- Official release poster
- Directed by: Ishtiyak Khan
- Written by: Ishtiyak Khan
- Produced by: Vikas Vashistha Rohandeep Singh
- Starring: Sanjay Mishra Ishtiyak Khan
- Cinematography: Chandra Shekhar Rath
- Edited by: Sandeep Singh Bajeli
- Music by: Rohit Sharma
- Production companies: Jumping Tomato Studios Vsquare Films
- Release date: 29 September 2023;
- Country: India
- Language: Hindi

= Dvand: The Internal Conflict =

Dvand: The Internal Conflict is a 2023 Indian Hindi-language drama film written and directed by Ishtiyak Khan. It stars Ishtiyak Khan, Sanjay Mishra, Vikram Kochhar and Ipshita Chakraborty.

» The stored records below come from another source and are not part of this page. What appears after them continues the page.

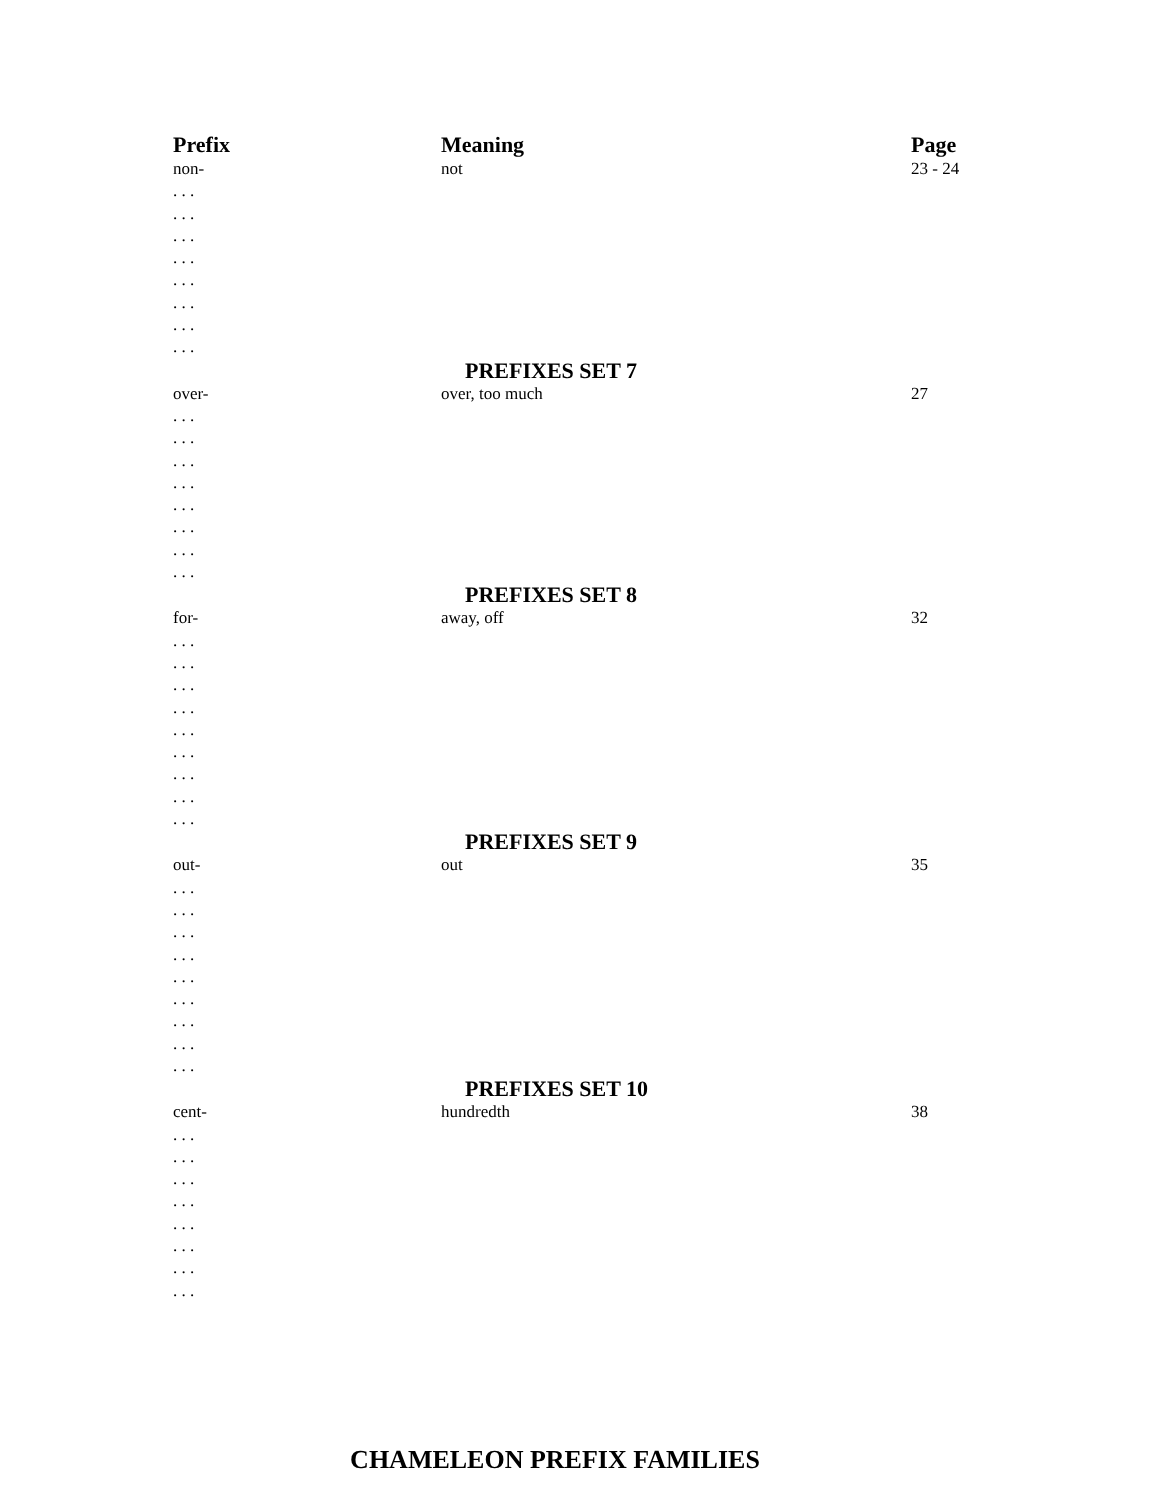| Prefix | Meaning | Page |
| --- | --- | --- |
| non- | not | 23 - 24 |
| . . . | | |
| . . . | | |
| . . . | | |
| . . . | | |
| . . . | | |
| . . . | | |
| . . . | | |
| . . . | | |
| | PREFIXES SET 7 | |
| over- | over, too much | 27 |
| . . . | | |
| . . . | | |
| . . . | | |
| . . . | | |
| . . . | | |
| . . . | | |
| . . . | | |
| . . . | | |
| | PREFIXES SET 8 | |
| for- | away, off | 32 |
| . . . | | |
| . . . | | |
| . . . | | |
| . . . | | |
| . . . | | |
| . . . | | |
| . . . | | |
| . . . | | |
| . . . | | |
| | PREFIXES SET 9 | |
| out- | out | 35 |
| . . . | | |
| . . . | | |
| . . . | | |
| . . . | | |
| . . . | | |
| . . . | | |
| . . . | | |
| . . . | | |
| . . . | | |
| | PREFIXES SET 10 | |
| cent- | hundredth | 38 |
| . . . | | |
| . . . | | |
| . . . | | |
| . . . | | |
| . . . | | |
| . . . | | |
| . . . | | |
| . . . | | |
CHAMELEON PREFIX FAMILIES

It was released theatrically on 29 September 2023.

==Cast==
- Ishtiyak Khan as Bhola
- Vishwanath Chatterjee as Bhaiyaji
- Sanjay Mishra as Guruji
- Ipshitaa as Naini
- Tina Bhatia as Raziya
- Vikram Kochhar
- Faiz Khan Raziya's husband

==Production==
Dvand: The Internal Conflict was shot in Jharkhand

== Plot summary ==
The movie is a comedic adaptation of Shakespeare's play, "Othello," combining elements of humor and adventure.

==Reception==
===Critical response===
A reviewer of The Free Press Journal wrote "However, the internal conflict, competitive and jealousy in the minds of people can be watched at least once to encourage the makers". Ritu Tripati from India TV wrote "it definitely feels like it has been drawn forcibly. But if you like realistic acting and down-to-earth characters then you will surely enjoy it". Rahul Chouhan from Aaj Tak wrote "If you want to watch a serious 'low' comedy film showing social evils, then you will like 'Dwand The Internal Conflict'". Shikha Yadav from NDTV says "Like the story of the film, its direction has also been done well. But at some places the story starts getting a bit slow and boring and looking at some scenes it seems as if an attempt has been made to add them forcefully". Priya Shukla from News18 India says "However, at some places the story seems to be lax. There are some scenes which look as if there was no need for this scene. As if it was just added forcefully".